_WORK ORDER_: Leave no picture in, and give every entry again exactly.

(Beginning of GIVEN DATA)

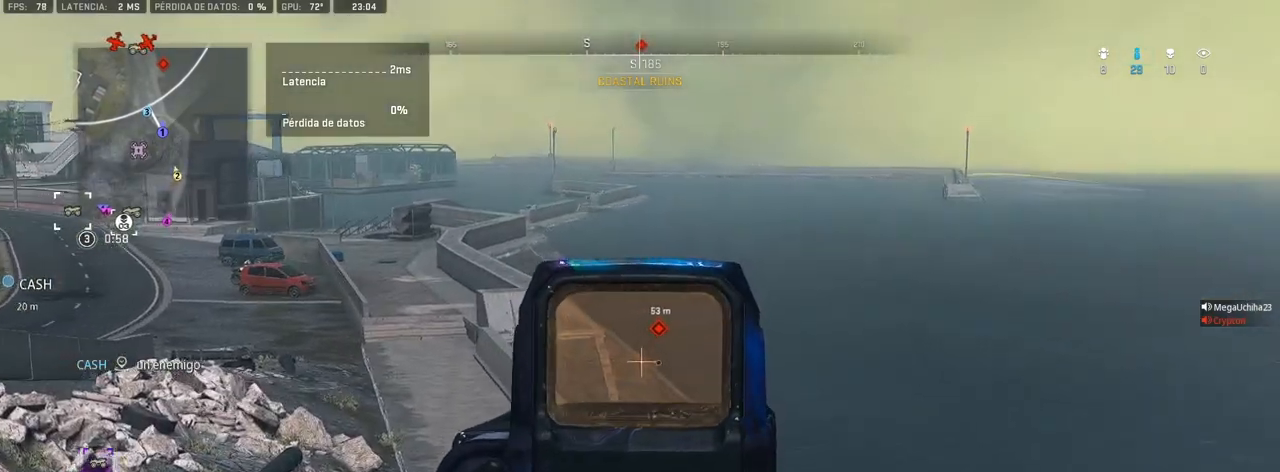
{"buttons": ["L1", "R1"], "left_stick": "center", "right_stick": "down", "events": [[67, "right_stick", "center"], [267, "left_stick", "center"], [300, "right_stick", "right"], [333, "R1", "down"], [350, "right_stick", "center"], [417, "right_stick", "down"]]}
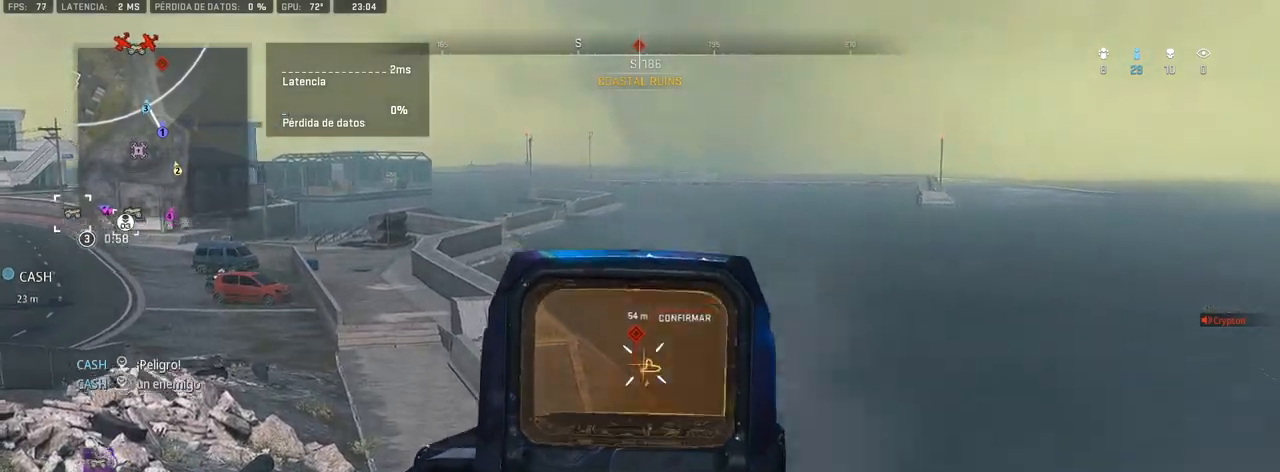
{"buttons": ["L1", "R1"], "left_stick": "center", "right_stick": "down", "events": [[300, "right_stick", "center"], [467, "right_stick", "down"]]}
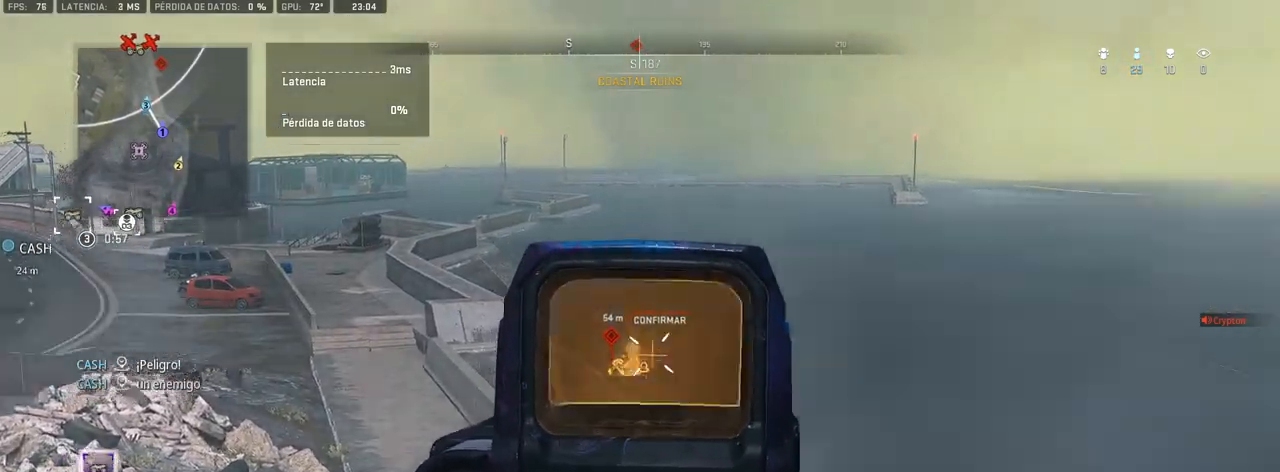
{"buttons": ["L1", "R1"], "left_stick": "center", "right_stick": "down", "events": []}
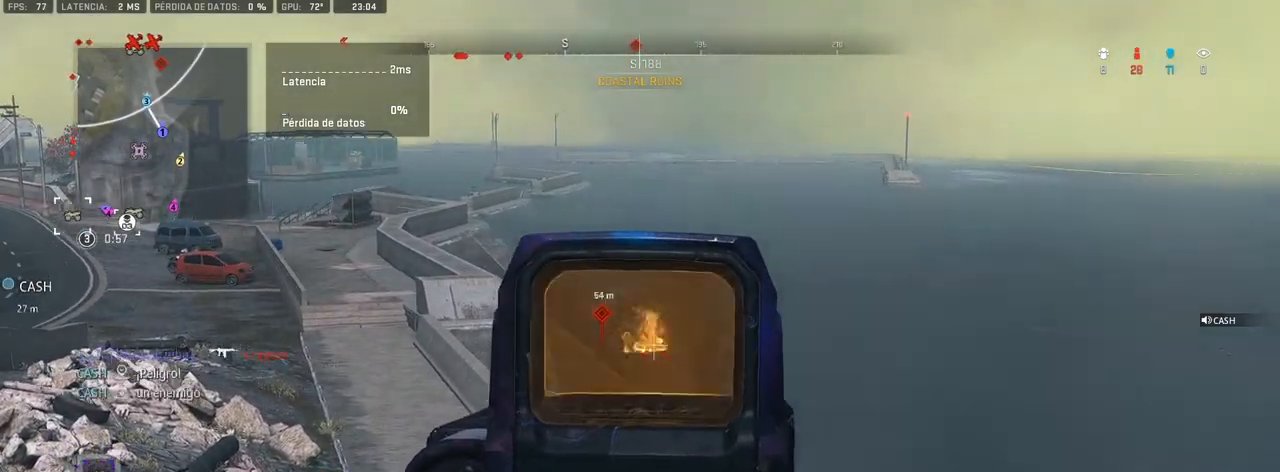
{"buttons": [], "left_stick": "left", "right_stick": "left", "events": [[17, "right_stick", "center"], [133, "right_stick", "down"], [200, "right_stick", "center"], [267, "L1", "up"], [317, "right_stick", "down"], [350, "R1", "up"], [367, "left_stick", "left"], [367, "right_stick", "left"]]}
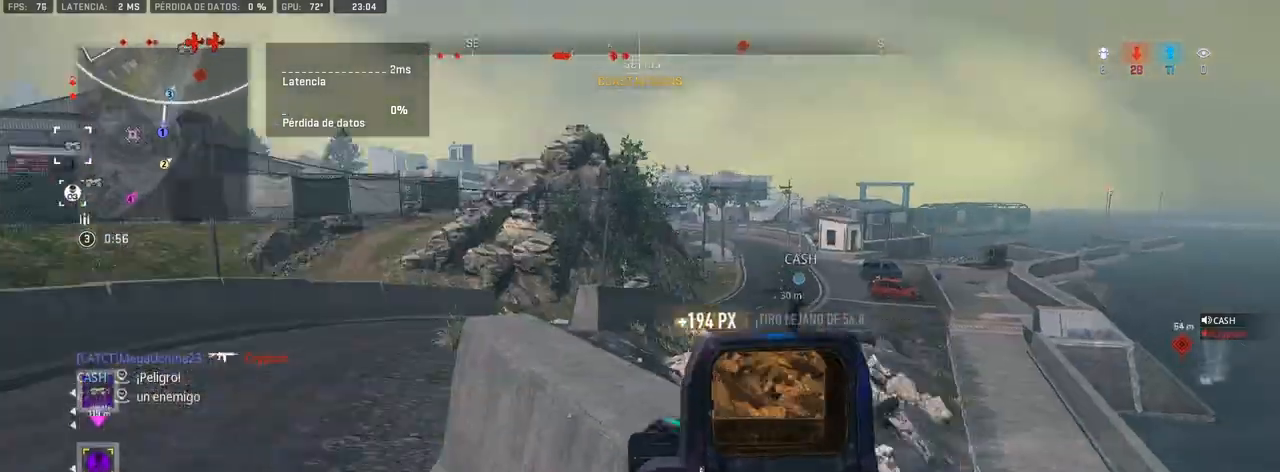
{"buttons": ["SQUARE"], "left_stick": "up-left", "right_stick": "center", "events": [[83, "left_stick", "up-left"], [83, "right_stick", "center"], [167, "SQUARE", "down"]]}
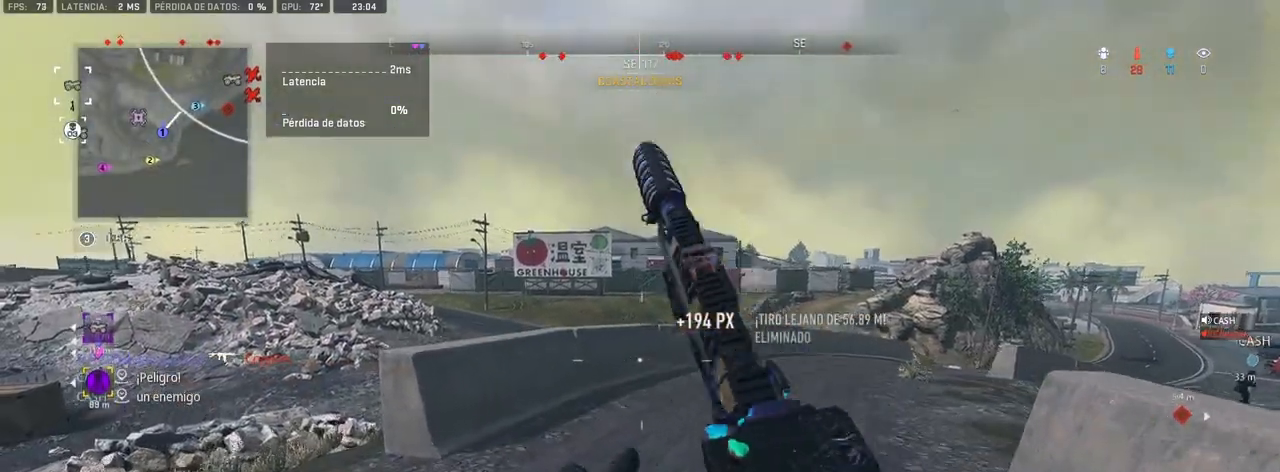
{"buttons": [], "left_stick": "up-left", "right_stick": "center", "events": [[100, "TOUCHPAD", "down"], [233, "TOUCHPAD", "up"], [433, "SQUARE", "up"]]}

(End of GIVEN DATA)

_ANSWER TO THIS TASK_:
{"buttons": ["L1", "R1"], "left_stick": "center", "right_stick": "down", "events": [[67, "right_stick", "center"], [267, "left_stick", "center"], [300, "right_stick", "right"], [333, "R1", "down"], [350, "right_stick", "center"], [417, "right_stick", "down"]]}
{"buttons": ["L1", "R1"], "left_stick": "center", "right_stick": "down", "events": [[300, "right_stick", "center"], [467, "right_stick", "down"]]}
{"buttons": ["L1", "R1"], "left_stick": "center", "right_stick": "down", "events": []}
{"buttons": [], "left_stick": "left", "right_stick": "left", "events": [[17, "right_stick", "center"], [133, "right_stick", "down"], [200, "right_stick", "center"], [267, "L1", "up"], [317, "right_stick", "down"], [350, "R1", "up"], [367, "left_stick", "left"], [367, "right_stick", "left"]]}
{"buttons": ["SQUARE"], "left_stick": "up-left", "right_stick": "center", "events": [[83, "left_stick", "up-left"], [83, "right_stick", "center"], [167, "SQUARE", "down"]]}
{"buttons": [], "left_stick": "up-left", "right_stick": "center", "events": [[100, "TOUCHPAD", "down"], [233, "TOUCHPAD", "up"], [433, "SQUARE", "up"]]}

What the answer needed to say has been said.